What to work on: From the records below, copy out exactly the lines from the one containing "9. The location" to the one containing "(Unaudited)", both included. Add nothing else.

Entries shown:
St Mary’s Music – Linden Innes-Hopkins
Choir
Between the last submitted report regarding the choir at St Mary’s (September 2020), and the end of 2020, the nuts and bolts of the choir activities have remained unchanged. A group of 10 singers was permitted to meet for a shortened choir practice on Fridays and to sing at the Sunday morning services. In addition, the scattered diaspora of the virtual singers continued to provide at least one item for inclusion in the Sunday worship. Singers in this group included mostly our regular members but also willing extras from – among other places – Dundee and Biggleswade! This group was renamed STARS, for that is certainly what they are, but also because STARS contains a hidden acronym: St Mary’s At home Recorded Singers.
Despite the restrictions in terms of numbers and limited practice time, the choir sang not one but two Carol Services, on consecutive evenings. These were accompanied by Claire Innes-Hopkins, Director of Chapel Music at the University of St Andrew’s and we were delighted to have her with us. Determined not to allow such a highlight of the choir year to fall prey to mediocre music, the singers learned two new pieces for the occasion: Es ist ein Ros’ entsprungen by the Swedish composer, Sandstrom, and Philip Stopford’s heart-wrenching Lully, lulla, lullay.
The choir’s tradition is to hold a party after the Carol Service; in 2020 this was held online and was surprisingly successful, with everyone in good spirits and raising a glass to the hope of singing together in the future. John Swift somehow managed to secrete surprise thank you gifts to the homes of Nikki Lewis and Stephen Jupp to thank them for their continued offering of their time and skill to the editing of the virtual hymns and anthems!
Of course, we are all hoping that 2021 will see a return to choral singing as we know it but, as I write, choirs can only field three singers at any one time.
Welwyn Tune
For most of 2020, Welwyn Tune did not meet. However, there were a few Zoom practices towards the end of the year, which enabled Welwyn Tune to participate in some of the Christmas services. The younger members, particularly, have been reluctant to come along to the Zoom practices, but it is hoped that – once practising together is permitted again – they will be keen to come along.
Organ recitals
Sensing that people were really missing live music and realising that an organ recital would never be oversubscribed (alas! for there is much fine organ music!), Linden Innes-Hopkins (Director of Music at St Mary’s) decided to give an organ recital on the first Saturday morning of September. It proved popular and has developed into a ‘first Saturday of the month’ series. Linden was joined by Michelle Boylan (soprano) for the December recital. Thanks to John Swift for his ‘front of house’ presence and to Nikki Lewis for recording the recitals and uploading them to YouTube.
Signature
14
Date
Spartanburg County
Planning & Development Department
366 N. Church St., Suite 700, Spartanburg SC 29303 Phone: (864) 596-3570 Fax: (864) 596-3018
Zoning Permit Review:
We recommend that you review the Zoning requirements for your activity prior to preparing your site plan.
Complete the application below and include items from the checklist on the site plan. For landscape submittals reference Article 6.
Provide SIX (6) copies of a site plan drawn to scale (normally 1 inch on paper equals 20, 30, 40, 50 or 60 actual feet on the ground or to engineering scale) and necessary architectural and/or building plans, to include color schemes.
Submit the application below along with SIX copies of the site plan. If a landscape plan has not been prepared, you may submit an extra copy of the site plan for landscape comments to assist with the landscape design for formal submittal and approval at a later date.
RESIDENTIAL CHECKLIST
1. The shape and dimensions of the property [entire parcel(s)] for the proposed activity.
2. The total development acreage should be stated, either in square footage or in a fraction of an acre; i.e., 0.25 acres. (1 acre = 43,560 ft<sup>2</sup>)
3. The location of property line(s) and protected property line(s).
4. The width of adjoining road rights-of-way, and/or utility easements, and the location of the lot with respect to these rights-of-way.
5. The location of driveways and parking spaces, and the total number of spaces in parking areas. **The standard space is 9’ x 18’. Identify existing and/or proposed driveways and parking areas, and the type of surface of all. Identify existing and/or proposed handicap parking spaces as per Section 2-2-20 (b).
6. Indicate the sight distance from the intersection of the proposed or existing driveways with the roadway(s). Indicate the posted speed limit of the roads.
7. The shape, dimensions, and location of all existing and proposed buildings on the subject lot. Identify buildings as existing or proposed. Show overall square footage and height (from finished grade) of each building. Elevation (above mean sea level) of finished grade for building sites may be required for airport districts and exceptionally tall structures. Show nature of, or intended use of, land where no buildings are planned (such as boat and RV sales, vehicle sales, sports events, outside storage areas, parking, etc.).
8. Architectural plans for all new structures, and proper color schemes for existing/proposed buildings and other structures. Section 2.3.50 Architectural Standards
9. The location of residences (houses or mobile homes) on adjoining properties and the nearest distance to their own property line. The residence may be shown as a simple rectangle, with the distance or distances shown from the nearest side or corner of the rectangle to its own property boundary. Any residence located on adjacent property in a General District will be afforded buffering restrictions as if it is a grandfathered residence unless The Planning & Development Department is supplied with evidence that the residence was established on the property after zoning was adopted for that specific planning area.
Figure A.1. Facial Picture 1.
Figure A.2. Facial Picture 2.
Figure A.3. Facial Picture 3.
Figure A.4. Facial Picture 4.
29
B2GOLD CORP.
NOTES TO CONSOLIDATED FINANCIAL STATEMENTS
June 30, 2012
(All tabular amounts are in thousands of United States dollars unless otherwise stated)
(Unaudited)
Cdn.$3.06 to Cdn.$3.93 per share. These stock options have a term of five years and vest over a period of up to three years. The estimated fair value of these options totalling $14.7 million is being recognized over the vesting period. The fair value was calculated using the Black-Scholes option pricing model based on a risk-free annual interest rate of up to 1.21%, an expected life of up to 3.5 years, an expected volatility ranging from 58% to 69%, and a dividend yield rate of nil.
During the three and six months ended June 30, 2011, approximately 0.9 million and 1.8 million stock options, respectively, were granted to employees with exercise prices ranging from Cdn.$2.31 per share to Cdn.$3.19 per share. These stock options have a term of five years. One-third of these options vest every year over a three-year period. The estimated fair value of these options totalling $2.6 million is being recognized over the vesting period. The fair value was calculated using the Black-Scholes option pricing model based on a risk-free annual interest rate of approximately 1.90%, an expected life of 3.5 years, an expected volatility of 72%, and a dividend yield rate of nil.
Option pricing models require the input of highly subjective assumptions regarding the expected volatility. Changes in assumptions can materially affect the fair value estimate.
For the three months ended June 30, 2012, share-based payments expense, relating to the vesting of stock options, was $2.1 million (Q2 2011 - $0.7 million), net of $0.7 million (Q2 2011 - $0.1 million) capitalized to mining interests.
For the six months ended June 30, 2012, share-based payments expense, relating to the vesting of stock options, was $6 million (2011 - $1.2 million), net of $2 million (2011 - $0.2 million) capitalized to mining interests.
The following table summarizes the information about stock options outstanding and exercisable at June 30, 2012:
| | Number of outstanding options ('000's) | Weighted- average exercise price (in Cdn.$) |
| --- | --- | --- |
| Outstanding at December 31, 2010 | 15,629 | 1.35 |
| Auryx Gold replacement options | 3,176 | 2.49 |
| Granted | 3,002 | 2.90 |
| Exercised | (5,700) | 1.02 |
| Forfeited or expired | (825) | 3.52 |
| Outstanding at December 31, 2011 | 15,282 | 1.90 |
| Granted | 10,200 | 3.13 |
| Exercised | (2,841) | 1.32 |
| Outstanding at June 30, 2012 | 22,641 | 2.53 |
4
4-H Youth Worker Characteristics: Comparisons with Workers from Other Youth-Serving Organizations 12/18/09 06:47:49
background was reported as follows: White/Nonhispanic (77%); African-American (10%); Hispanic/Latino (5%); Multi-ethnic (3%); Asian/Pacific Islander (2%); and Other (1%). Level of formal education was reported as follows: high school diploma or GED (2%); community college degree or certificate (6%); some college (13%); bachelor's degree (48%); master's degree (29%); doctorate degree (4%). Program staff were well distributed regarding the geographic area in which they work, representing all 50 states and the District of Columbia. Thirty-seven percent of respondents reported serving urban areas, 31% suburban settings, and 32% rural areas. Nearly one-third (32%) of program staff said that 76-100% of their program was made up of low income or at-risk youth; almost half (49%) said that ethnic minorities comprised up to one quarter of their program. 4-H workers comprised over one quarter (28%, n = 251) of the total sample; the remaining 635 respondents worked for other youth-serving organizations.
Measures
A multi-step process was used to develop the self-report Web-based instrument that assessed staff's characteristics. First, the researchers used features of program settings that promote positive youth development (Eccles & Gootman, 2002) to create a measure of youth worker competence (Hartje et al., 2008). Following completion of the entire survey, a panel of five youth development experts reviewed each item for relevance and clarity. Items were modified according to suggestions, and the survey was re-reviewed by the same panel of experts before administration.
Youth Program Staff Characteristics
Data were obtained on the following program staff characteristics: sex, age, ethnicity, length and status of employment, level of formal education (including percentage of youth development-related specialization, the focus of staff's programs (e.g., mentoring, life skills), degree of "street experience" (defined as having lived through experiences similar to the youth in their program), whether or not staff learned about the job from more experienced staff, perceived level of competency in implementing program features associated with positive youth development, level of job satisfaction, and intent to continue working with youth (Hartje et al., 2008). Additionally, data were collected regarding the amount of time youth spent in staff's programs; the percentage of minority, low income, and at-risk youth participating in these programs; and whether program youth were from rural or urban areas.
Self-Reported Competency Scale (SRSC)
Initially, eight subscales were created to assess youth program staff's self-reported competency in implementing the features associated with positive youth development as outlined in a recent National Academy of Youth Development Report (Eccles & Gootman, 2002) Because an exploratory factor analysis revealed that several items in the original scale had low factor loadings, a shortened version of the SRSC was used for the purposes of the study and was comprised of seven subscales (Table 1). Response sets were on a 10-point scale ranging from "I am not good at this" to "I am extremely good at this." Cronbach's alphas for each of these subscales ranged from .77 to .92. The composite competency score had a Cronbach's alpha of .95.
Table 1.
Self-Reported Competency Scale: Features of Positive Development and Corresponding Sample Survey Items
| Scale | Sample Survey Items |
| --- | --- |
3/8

Answer for the task:
9. The location of residences (houses or mobile homes) on adjoining properties and the nearest distance to their own property line. The residence may be shown as a simple rectangle, with the distance or distances shown from the nearest side or corner of the rectangle to its own property boundary. Any residence located on adjacent property in a General District will be afforded buffering restrictions as if it is a grandfathered residence unless The Planning & Development Department is supplied with evidence that the residence was established on the property after zoning was adopted for that specific planning area.
Figure A.1. Facial Picture 1.
Figure A.2. Facial Picture 2.
Figure A.3. Facial Picture 3.
Figure A.4. Facial Picture 4.
29
B2GOLD CORP.
NOTES TO CONSOLIDATED FINANCIAL STATEMENTS
June 30, 2012
(All tabular amounts are in thousands of United States dollars unless otherwise stated)
(Unaudited)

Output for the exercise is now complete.